Chemical Thermodynamics - Entropy and Second Law of Thermodynamics

For the reaction $2A(g) + B(g) \\rightarrow 2D(g)$, $\\Delta H^\circ = -10.5\\,kJ$ and $\\Delta S^\circ = -44.1\\,J\\,K^{-1}$. Predict whether the reaction is spontaneous at $298\\,K$.

Given: $\\Delta H^\circ = -10.5\\,kJ = -10500\\,J$, $\\Delta S^\circ = -44.1\\,J\\,K^{-1}$, and $T = 298\\,K$. Using the Gibbs equation: $\\Delta G^\circ = \\Delta H^\circ - T\\Delta S^\circ$. $\\Delta G^\circ = -10500 - (298 \\times -44.1) = -10500 + 13141.8 = +2641.8\\,J$. Since $\\Delta G^\circ$ is positive, the reaction is non-spontaneous at $298\\,K$.

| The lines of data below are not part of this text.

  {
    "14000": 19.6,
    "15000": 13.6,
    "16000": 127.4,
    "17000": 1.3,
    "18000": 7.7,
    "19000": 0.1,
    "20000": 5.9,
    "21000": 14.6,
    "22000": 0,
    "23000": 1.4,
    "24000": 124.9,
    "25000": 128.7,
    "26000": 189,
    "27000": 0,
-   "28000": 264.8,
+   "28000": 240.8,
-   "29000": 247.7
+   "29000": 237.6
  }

Spontaneity depends on the sign of $\\Delta G$. Even though the reaction is exothermic ($\\Delta H < 0$), the decrease in entropy ($\\Delta S < 0$) is significant enough at this temperature to make the overall free energy change positive.

The equilibrium constant for a reaction is $10$. What will be the value of $\\Delta G^\circ$ at $300\\,K$? (Given $R = 8.314\\,J\\,K^{-1}mol^{-1}$)

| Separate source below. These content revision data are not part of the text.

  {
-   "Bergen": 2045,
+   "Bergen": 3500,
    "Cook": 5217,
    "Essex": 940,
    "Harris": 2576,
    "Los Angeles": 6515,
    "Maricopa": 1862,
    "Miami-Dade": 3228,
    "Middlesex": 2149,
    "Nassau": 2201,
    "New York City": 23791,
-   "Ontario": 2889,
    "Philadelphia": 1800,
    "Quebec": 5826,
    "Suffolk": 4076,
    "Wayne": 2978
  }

Using the relation $\\Delta G^\circ = -2.303 RT \\log K$. Substitute the values: $\\Delta G^\circ = -2.303 \\times 8.314 \\times 300 \\times \\log(10)$. Since $\\log(10) = 1$, $\\Delta G^\circ = -2.303 \\times 8.314 \\times 300 = -5744.1\\,J\\,mol^{-1}$ or $-5.744\\,kJ\\,mol^{-1}$.

A positive equilibrium constant $K > 1$ results in a negative $\\Delta G^\circ$, indicating that the products are favored at standard state conditions.